--- QUOTED PASSAGE Enclosed Below ---

Skip to content

Narrative Weaver: Towards Controllable Long-Range Visual Consistency with Multi-Modal Conditioning

Conference: CVPR 2026
arXiv: 2603.06688
Code: TBD
Area: Multi-modal VLM
Keywords: Long-range visual consistency, Narrative generation, AR+Diffusion, Memory Bank, E-commerce advertising

TL;DR

The Narrative Weaver framework is proposed, combining the narrative planning of MLLMs with the fine-grained generation of diffusion models. It achieves long-range visual consistency under multi-modal conditions through learnable queries and a dynamic Memory Bank. Additionally, it introduces EAVSD, the first e-commerce advertising storyboard dataset containing over 330K images.

Background & Motivation

Background: Generative AI models such as Sora, Veo, and Midjourney demonstrate excellent performance in generating short video clips or single images. However, long-range narrative generation—maintaining the consistency of characters, backgrounds, and styles across many frames—remains a major challenge.

Limitations of Prior Work: (1) Video generation consistency degrades rapidly beyond short segments; (2) Image generation is often limited to single-frame operations, lacking multi-frame narrative planning; (3) Existing planning methods rely on pure text conditions, failing to achieve controllable vision-based grounding.

Key Challenge: There is a lack of a unified framework that integrates narrative planning, fine-grained control, and long-range consistency. Simultaneously, large-scale datasets for multi-modal conditional generation are scarce.

Goal: To achieve long-sequence consistent generation under multi-modal conditions in the form of (text, image) → (text, {Image_i}).

Key Insight: A hybrid architecture utilizing an Auto-Regressive (AR) model for planning and a diffusion model for generation, where consistency information is propagated between keyframes via a Memory Bank.

Core Idea: An MLLM acts as a "director" to plan the narrative and compress context into learnable queries. A Memory Bank anchors the initial visual conditions to prevent drift, and a three-stage progressive training strategy enables data-efficient learning.

--- End of Enclosed QUOTED PASSAGE ---

_TASK INSTRUCTIONS_
1 - Return the lines of the stored entries verbatim, starting with the line containing "featured on chart-topping singles" and going on through the final line of the entries.
2 - Write the next part of the Narrative Weaver summary, picking up after its final sentence.

--- MATERIAL FOR THE TASK Enclosed Below ---

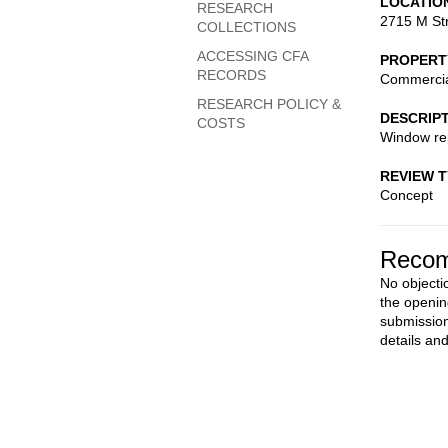
LOCATIO
RESEARCH
2715 M St
COLLECTIONS
ACCESSING CFA
PROPERT
RECORDS
Commerci
RESEARCH POLICY &
DESCRIP
COSTS
Window rep
REVIEW 
Concept
Recom
No objecti
the openin
submission
details an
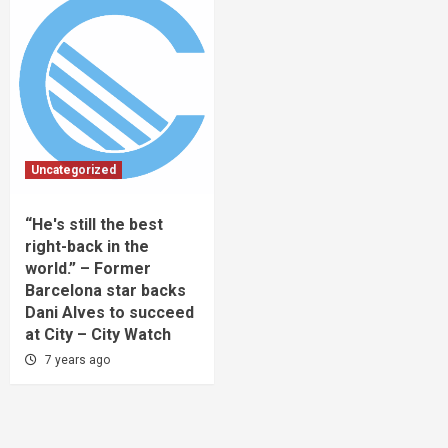
Uncategorized
“He's still the best
right-back in the
world.” – Former
Barcelona star backs
Dani Alves to succeed
at City – City Watch
7 years ago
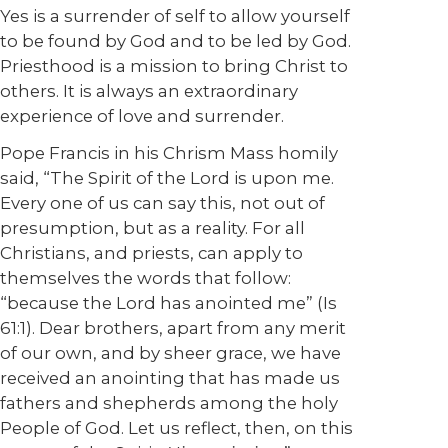
Yes is a surrender of self to allow yourself
to be found by God and to be led by God.
Priesthood is a mission to bring Christ to
others. It is always an extraordinary
experience of love and surrender.
Pope Francis in his Chrism Mass homily
said, “The Spirit of the Lord is upon me.
Every one of us can say this, not out of
presumption, but as a reality. For all
Christians, and priests, can apply to
themselves the words that follow:
“because the Lord has anointed me” (Is
61:1). Dear brothers, apart from any merit
of our own, and by sheer grace, we have
received an anointing that has made us
fathers and shepherds among the holy
People of God. Let us reflect, then, on this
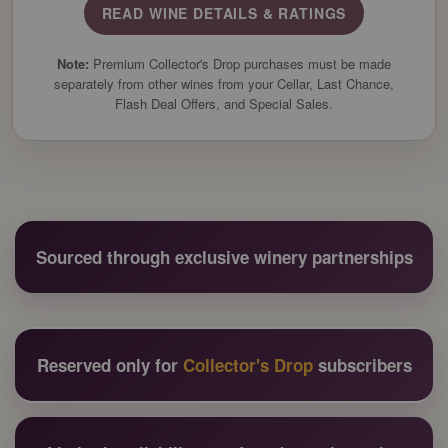
READ WINE DETAILS & RATINGS
Note:
Premium Collector's Drop purchases must be made
separately from other wines from your Cellar, Last Chance,
Flash Deal Offers, and Special Sales.
Sourced through exclusive winery partnerships
Reserved only for
Collector's Drop
subscribers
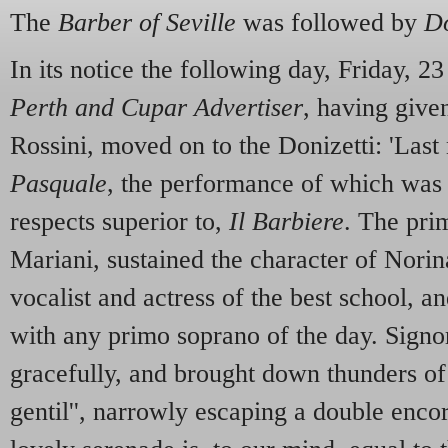
The
Barber of Seville
was followed by
D
In its notice the following day, Friday, 2
Perth and Cupar Advertiser
, having give
Rossini, moved on to the Donizetti: 'Las
Pasquale
, the performance of which was
respects superior to,
Il Barbiere
. The pr
Mariani, sustained the character of Norina
vocalist and actress of the best school, 
with any primo soprano of the day. Signo
gracefully, and brought down thunders of
gentil'', narrowly escaping a double encor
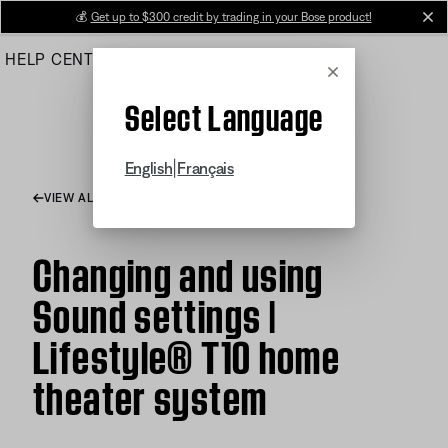
Skip
💰
Get up to $300 credit by trading in your Bose product!
cl
to
HELP CENTER
ORDERS
PRODUCT SUPPORT
Main
Cancel
Select Language
|
English
Français
VIEW ALL ARTICLES
Changing and using
Sound settings |
Lifestyle® T10 home
theater system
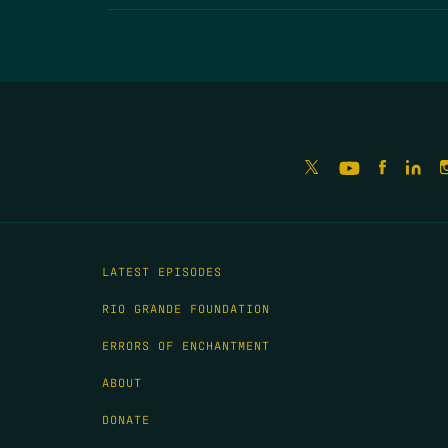
LATEST EPISODES
RIO GRANDE FOUNDATION
ERRORS OF ENCHANTMENT
ABOUT
DONATE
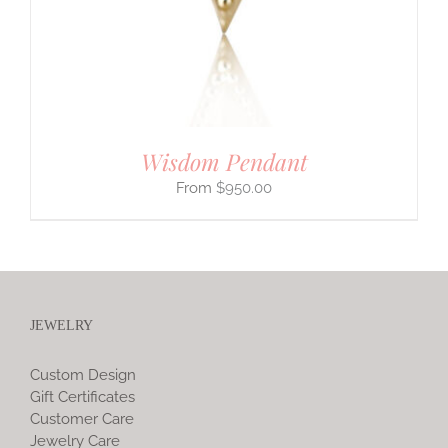
Wisdom Pendant
$
950.00
JEWELRY
Custom Design
Gift Certificates
Customer Care
Jewelry Care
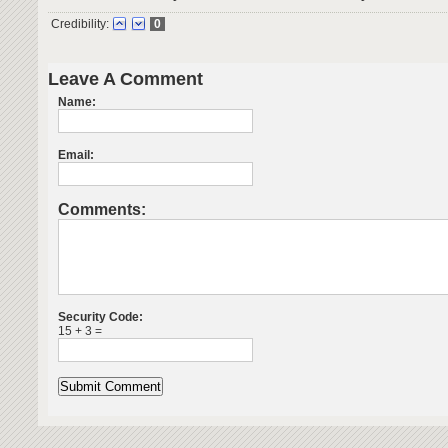
Credibility:
0
Leave A Comment
Name:
Email:
Comments:
Security Code:
15 + 3 =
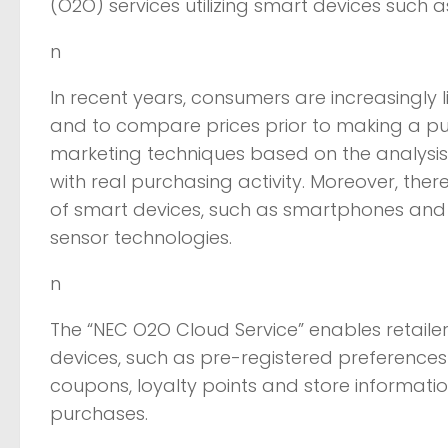
(O2O) services utilizing smart devices such
n
In recent years, consumers are increasingly 
and to compare prices prior to making a pur
marketing techniques based on the analysis
with real purchasing activity. Moreover, the
of smart devices, such as smartphones and t
sensor technologies.
n
The “NEC O2O Cloud Service” enables retailer
devices, such as pre-registered preferences
coupons, loyalty points and store informati
purchases.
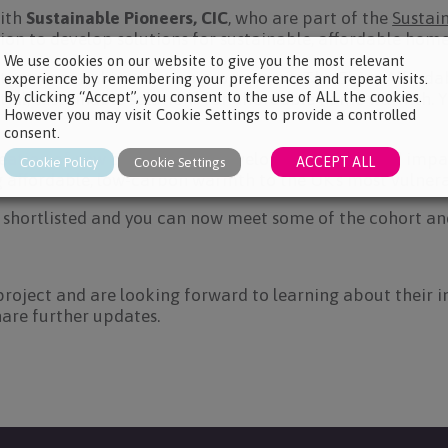
ith
Sustainable Pioneers, CIC
, who are part of the
Sustai
sion to develop solutions for sustainable, affordable ho
We use cookies on our website to give you the most relevant
ntrepreneurial innovation programme, The Ebico Affordab
experience by remembering your preferences and repeat visits.
By clicking “Accept”, you consent to the use of ALL the cookies.
ial, sustainable solutions for affordable home warmth. 
However you may visit Cookie Settings to provide a controlled
consent.
tion of new businesses to develop innovative and impact
ACCEPT ALL
Cookie Policy
Cookie Settings
g affordable, low-carbon warmth to the UK’s most vulner
 shortlisted and you can now meet some of the cohort and 
project and are looking forward to learning about their i
hare further updates.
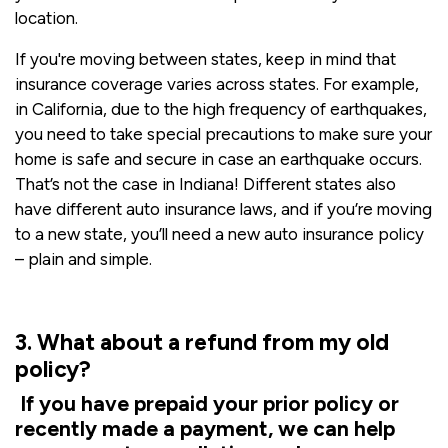
location.
If you're moving between states, keep in mind that
insurance coverage varies across states. For example,
in California, due to the high frequency of earthquakes,
you need to take special precautions to make sure your
home is safe and secure in case an earthquake occurs.
That’s not the case in Indiana! Different states also
have different auto insurance laws, and if you’re moving
to a new state, you’ll need a new auto insurance policy
– plain and simple.
3. What about a refund from my old
policy?
If you have prepaid your prior policy or
recently made a payment, we can help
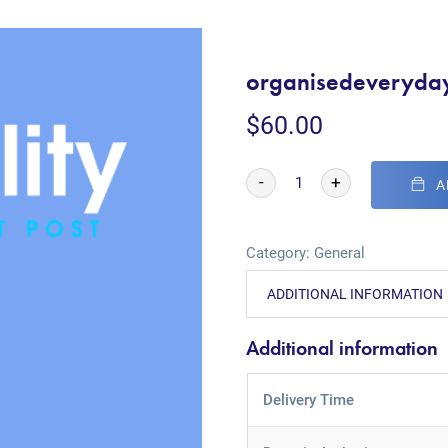
organisedeveryda
$
60.00
-
+
A
Category:
General
ADDITIONAL INFORMATION
Additional information
Delivery Time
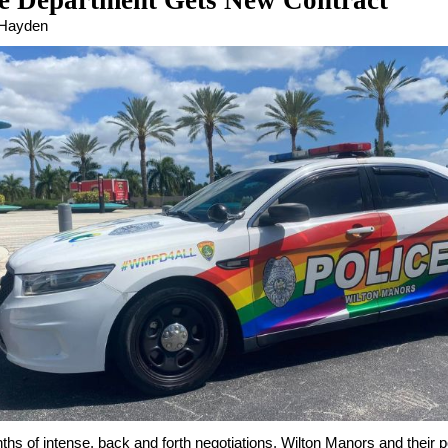
ce Department Gets New Contract
 Hayden
ths of intense, back and forth negotiations, Wilton Manors and their p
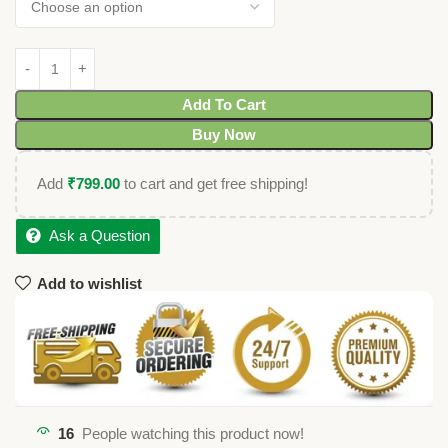
Add To Cart
Buy Now
Add
₹
799.00
to cart and get free shipping!
Ask a Question
Add to wishlist
16
People watching this product now!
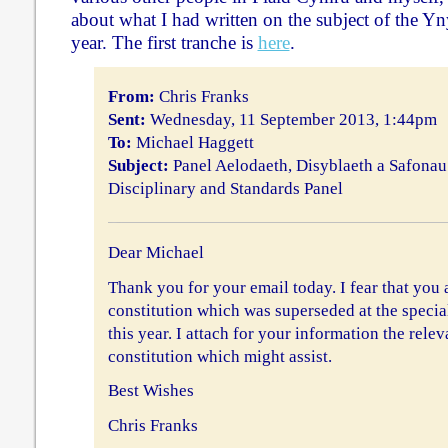
about what I had written on the subject of the Yn
year. The first tranche is
here
.
From:
Chris Franks
Sent:
Wednesday, 11 September 2013, 1:44pm
To:
Michael Haggett
Subject:
Panel Aelodaeth, Disyblaeth a Safonau
Disciplinary and Standards Panel
Dear Michael
Thank you for your email today. I fear that you a
constitution which was superseded at the specia
this year. I attach for your information the relev
constitution which might assist.
Best Wishes
Chris Franks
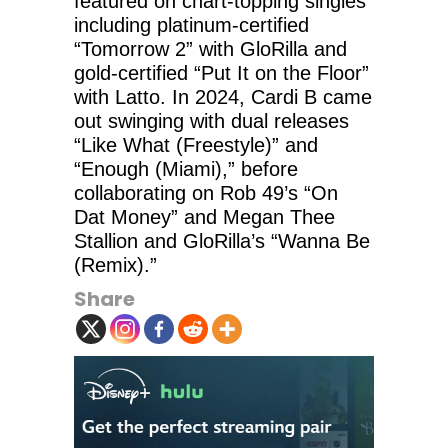
featured on chart-topping singles
including platinum-certified
“Tomorrow 2” with GloRilla and
gold-certified “Put It on the Floor”
with Latto. In 2024, Cardi B came
out swinging with dual releases
“Like What (Freestyle)” and
“Enough (Miami),” before
collaborating on Rob 49’s “On
Dat Money” and Megan Thee
Stallion and GloRilla’s “Wanna Be
(Remix).”
Share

--- End of Enclosed MATERIAL FOR THE TASK ---

_SOLVED TASKS_
1 -
featured on chart-topping singles
including platinum-certified
“Tomorrow 2” with GloRilla and
gold-certified “Put It on the Floor”
with Latto. In 2024, Cardi B came
out swinging with dual releases
“Like What (Freestyle)” and
“Enough (Miami),” before
collaborating on Rob 49’s “On
Dat Money” and Megan Thee
Stallion and GloRilla’s “Wanna Be
(Remix).”
Share

2 -
Method

Overall Architecture

Narrative Weaver expands a (text, image) instruction into an entire visual narrative sequence while maintaining the consistency of characters, backgrounds, and styles across dozens of frames. It adopts a hybrid AR + Diffusion pipeline: the first stage uses an MLLM (Qwen2.5-VL-3B) as the "director" to plan the textual plot for the next frame and compress visual requirements into a set of query vectors. The second stage utilizes a diffusion model (Flux.1-Dev) as the "artist" to generate the actual frame using these queries and historical visual memory. A dynamic Memory Bank transfers information regarding previous frames to ensure the "artist" aligns with the established visual tone. The sequence rolls frame-by-frame: once a frame is generated, its features are compressed into the Memory Bank (evicting the oldest frame), and the process returns to the director for the next frame's planning.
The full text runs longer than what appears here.